Kementerian Pemberdayaan Perempuan dan Perlindungan Anak Republik Indonesia menyelenggarakan “Pelatihan Hak Perempuan dalam Bencana dan Konflik” di Aula Fachruddin, Sekolah Pascasarjana.
Pada hari pertama, acara ini diisi dengan materi seputar hak dan nasib yang dirasakan sejumlah perempuan dan anak di daerah bencana dan konflik. Kemudian dilanjutkan dengan diskusi untuk mengambil kebijakan terhadap masalah tersebut.
Dalam kesempatannya, Kepala Bidang Perlindungan Perempuan Dinas Pemberdayaan Perempuan dan Perlindungan Anak (PPA) Provinsi Sulawesi Selatan, Hj Sarlin Nur SE MM, menyampaikan bahwa kasus kekerasan perempuan dan anak berjumlah 154 sepanjang tahun 2018 di kabupaten atau kota yang terlapor.
“Untuk tahun 2019 kurang lebih 87 kasus kekerasan ini kebanyakan dialami oleh anak-anak, kekerasan seksual sebanyak 70 kasus, serta Kekerasan Dalam Rumah Tangga (KDRT) sebanyak 45 kasus,” jelasnya, Selasa (23/7).
Lebih lanjut, ia mengungkapkan, kasus kekerasan tertinggi terjadi di Toraja, Soppeng dan Kabupaten Gowa. Hal itu terjadi karena pengasuhan anak yang kurang baik. Dalam menangani kasus tersebut, PPA menjadi wadah pengaduan, penjagaan korban, pengelolaan kasus, penampungan sementara, mediasi, dan pedampingan korban.
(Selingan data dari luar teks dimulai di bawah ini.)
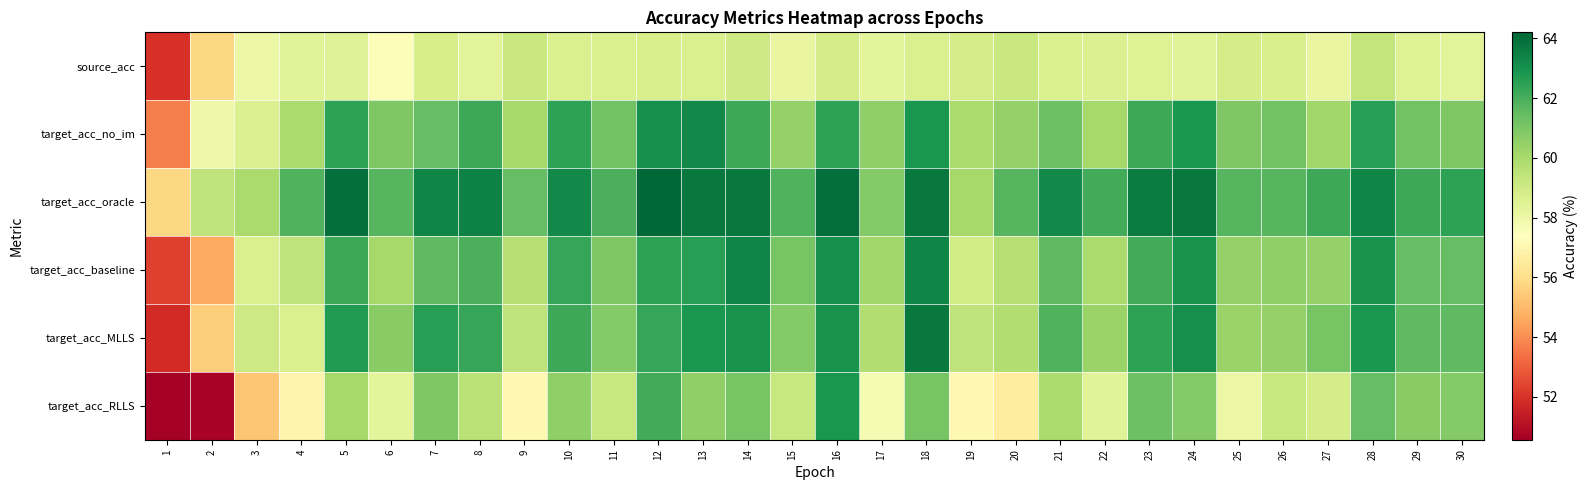

Which series has the largest total across all categories?

target_acc_oracle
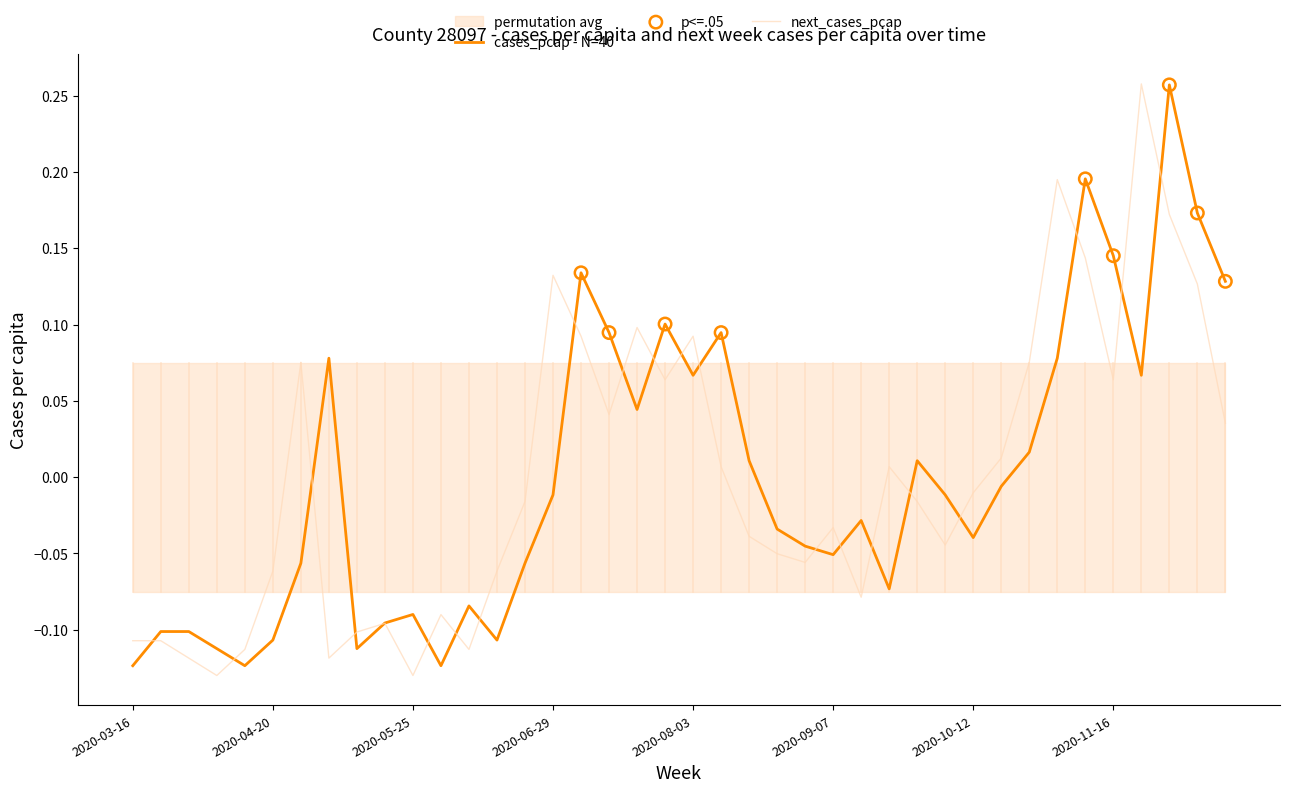

Which series has the largest total across all categories?

cases_pcap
“Semoga UPTD PPA akan lebih dekat dengan masyarakat untuk mengurangi angka kekerasan, selain itu juga bisa mencegah tindakan kekerasan bagi anak dan perempuan,” harap Sarlin.
Pada kesempatan yang sama, Asisten Deputi Perlindungan Perempuan dalam Situasi Darurat dan Kondisi Khusus, Nyimas Aliah SE MIKOM juga bercerita mengenai kerentanan perempuan pada kondisi khusus seperti bencana alam atau berada di daerah konflik.
“Indonesia adalah ‘supermarketnya’ bencana dan rawan terjadi konflik sehingga perempuan rentan mengalami kekerasan, pemerkosaan, penyiksaan, ancaman dan penyanderaan,” tutupnya.